Work task A: Turn the rows, from the line with "Between 23/04/2024 and" through the last line of the rows, into a JSON list of strings with one string per line. Skip blank lines and leave the pictures out.

Document passage:
----------------------------------------

Re: [Bug 216543] kernel NULL pointer dereference usb_hcd_alloc_bandwidth

[Date Prev][Date Next][Thread Prev][Thread Next][Date Index][Thread Index]

 



Hi Laurent

On Wed, 19 Oct 2022 at 10:45, Laurent Pinchart
<laurent.pinchart@xxxxxxxxxxxxxxxx> wrote:
>
> Hi Ricardo,
>
> On Wed, Oct 19, 2022 at 10:35:00AM +0900, Ricardo Ribalda wrote:
> > On Wed, 19 Oct 2022 at 00:02, Laurent Pinchart wrote:
> > > On Tue, Oct 18, 2022 at 02:40:44PM +0900, Ricardo Ribalda wrote:
> > > > Hi
> > > >
> > > > Guenter already provided some patches to fix this issue:
> > > > https://lore.kernel.org/lkml/20200917022547.198090-1-linux@xxxxxxxxxxxx/
> > > >
> > > > Until we have a solution on the core (or rewrite the kernel in rust
> > > > ;P) , I think we should merge them (or something similar).
> > > >
> > > > I can prepare a patchset merging Guenter set and my "grannular PM"
> > > > https://lore.kernel.org/linux-media/20220920-resend-powersave-v1-0-123aa2ba3836@xxxxxxxxxxxx/
> > >
> > > How about working on a proper fix instead ? :-)
> >
> > We already have a fix that has been extensively tested ;P
> >
> > When put on top of granular PM it is a tiny patch:
> > https://git.kernel.org/pub/scm/linux/kernel/git/ribalda/linux.git/commit/?h=b4/resend-powersave&id=cf826010bedda38f8faf8d072f95a9ca69ed452d
> > that can be cleanly reverted when/if we fix it in core.
> >
> > I would like to avoid that more and more people/distros have
> > downstream patches on top of uvc to fix real issues just because we
> > think that it is not the "perfect" solution.
>
> And I would like to avoid having to roll out manual changes to all
> drivers when the problem can be fixed in the core, just because nobody
> can be bothered to spend time to implement a good fix. We don't have to
> aim for a solution at the cdev level if that takes too long, an
> implementation in V4L2 would be enough to start with.

Do we know what a "good fix" would look like?. This is a race
condition between cdev, v4l2, and usb_driver. The only entity that
knows about the three of them is the driver.

If we "fix" v4l2 to provide a callback to notify the framework about a
"bus disconnect". It can prevent new syscalls, but it cannot interrupt
the current ones.

So this is not something we can easily fix in O(months). Is there
anyone working on it after your LPC presentation?

Until then, landing a 10 lines patch that solves a real fix, that
distros are backporting it already is not a bad compromise....

>
> I'm getting tired of having to reexplain this continuously with nobody
> listening. This could have been solved a long time ago.

People listen, but it is a change that goes across multiple boundaries

>
> > Would you please take a second look at the combined patchset?
>
> I will have a look. If I recall correctly, there were some patches in
> Guenter's series that I had no issue with, I'll start with those.

----------------------------------------

Work task B: In the kernel bug thread, shorten the paragraph that begins "Do we know what" while keeping its main facts.

Data provided:
----------------------------------------

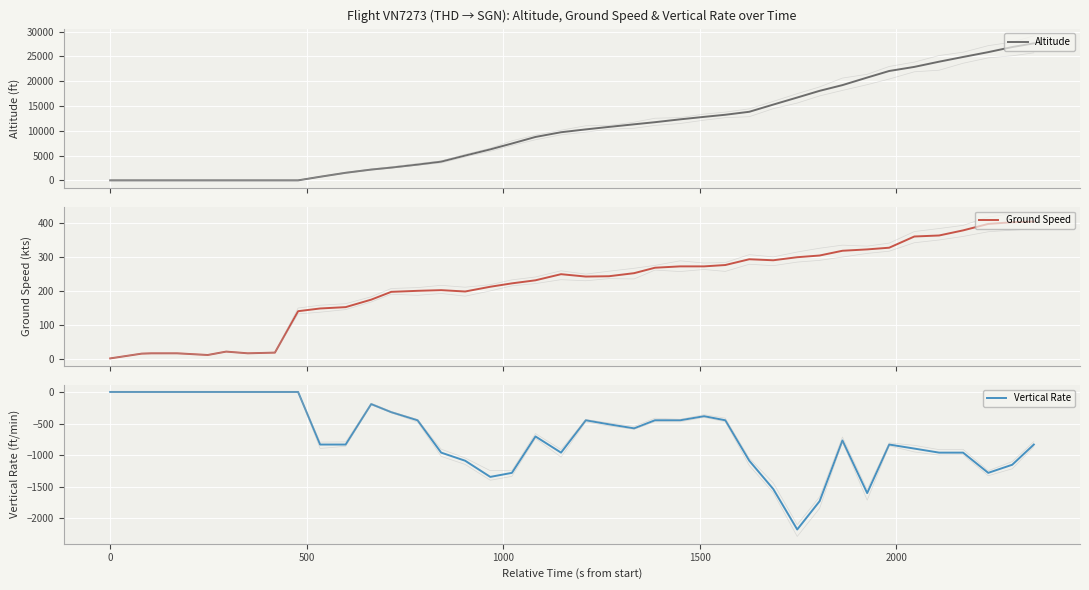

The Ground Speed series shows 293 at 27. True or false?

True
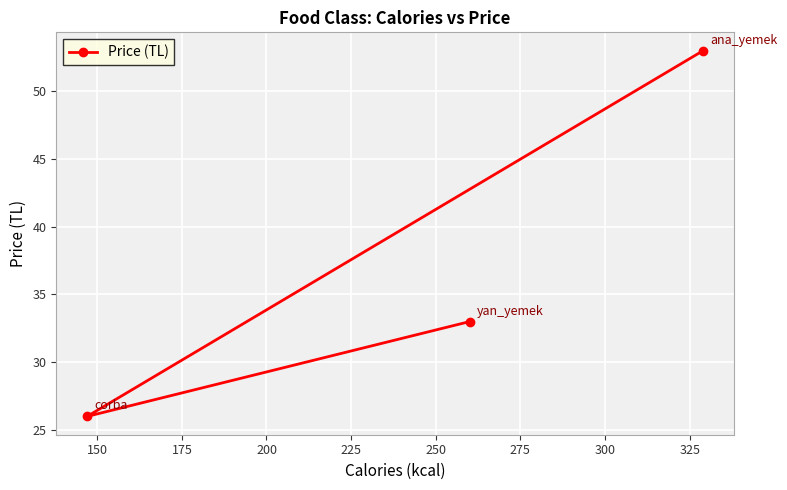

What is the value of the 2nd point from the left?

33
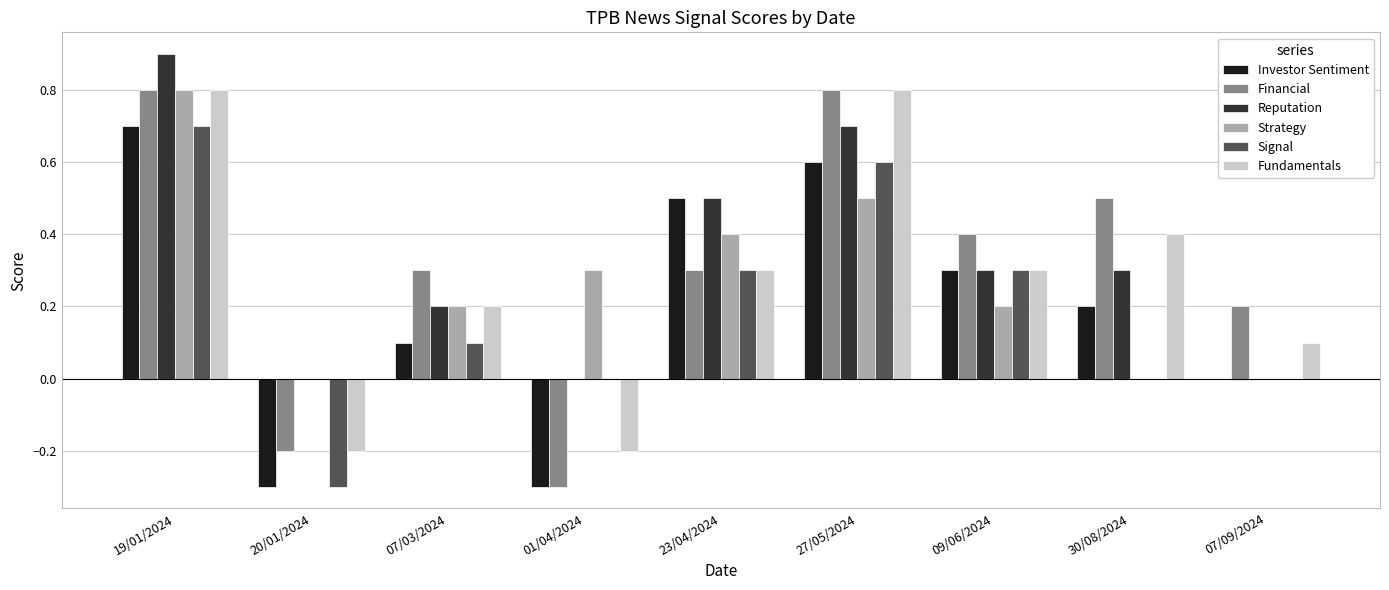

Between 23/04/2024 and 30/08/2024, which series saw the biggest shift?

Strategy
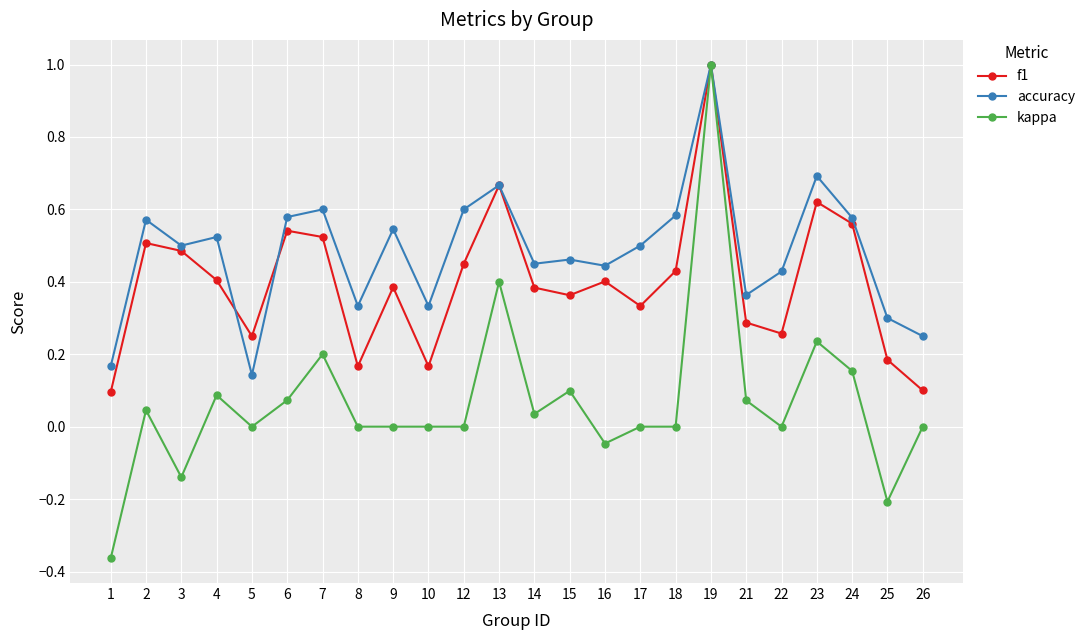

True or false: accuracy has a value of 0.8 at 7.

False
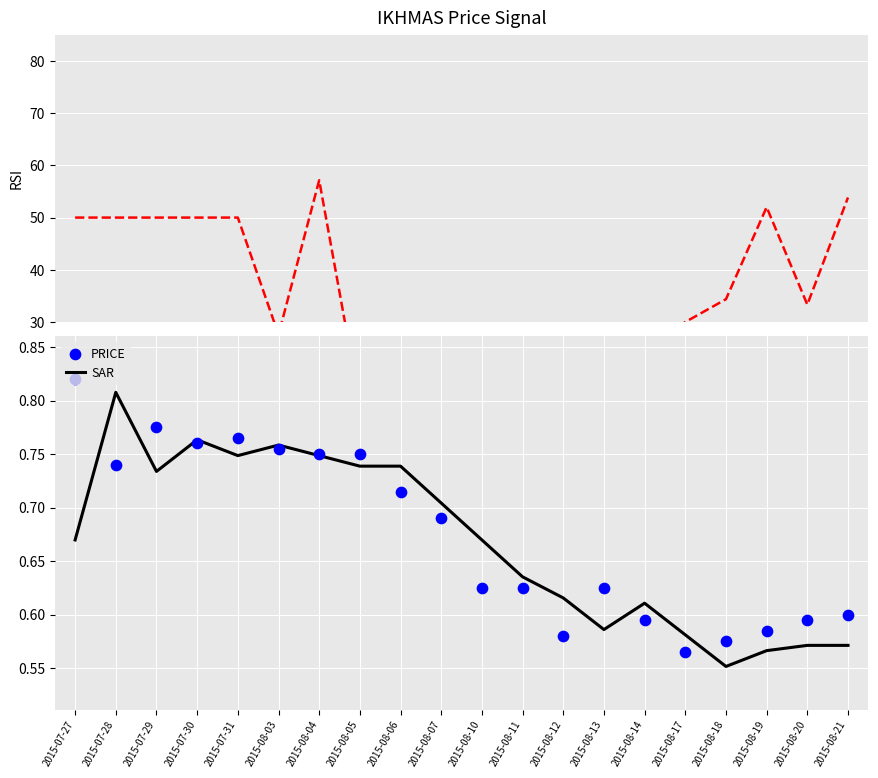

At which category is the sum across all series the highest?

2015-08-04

----------------------------------------

Final answer A:
[
  "Between 23/04/2024 and 30/08/2024, which series saw the biggest shift?",
  "Strategy",
  "True or false: accuracy has a value of 0.8 at 7.",
  "False",
  "At which category is the sum across all series the highest?",
  "2015-08-04"
]

Final answer B: It is unclear what a "good fix" would be. The bug is a race condition between cdev, v4l2 and usb_driver, and only the driver knows about all three.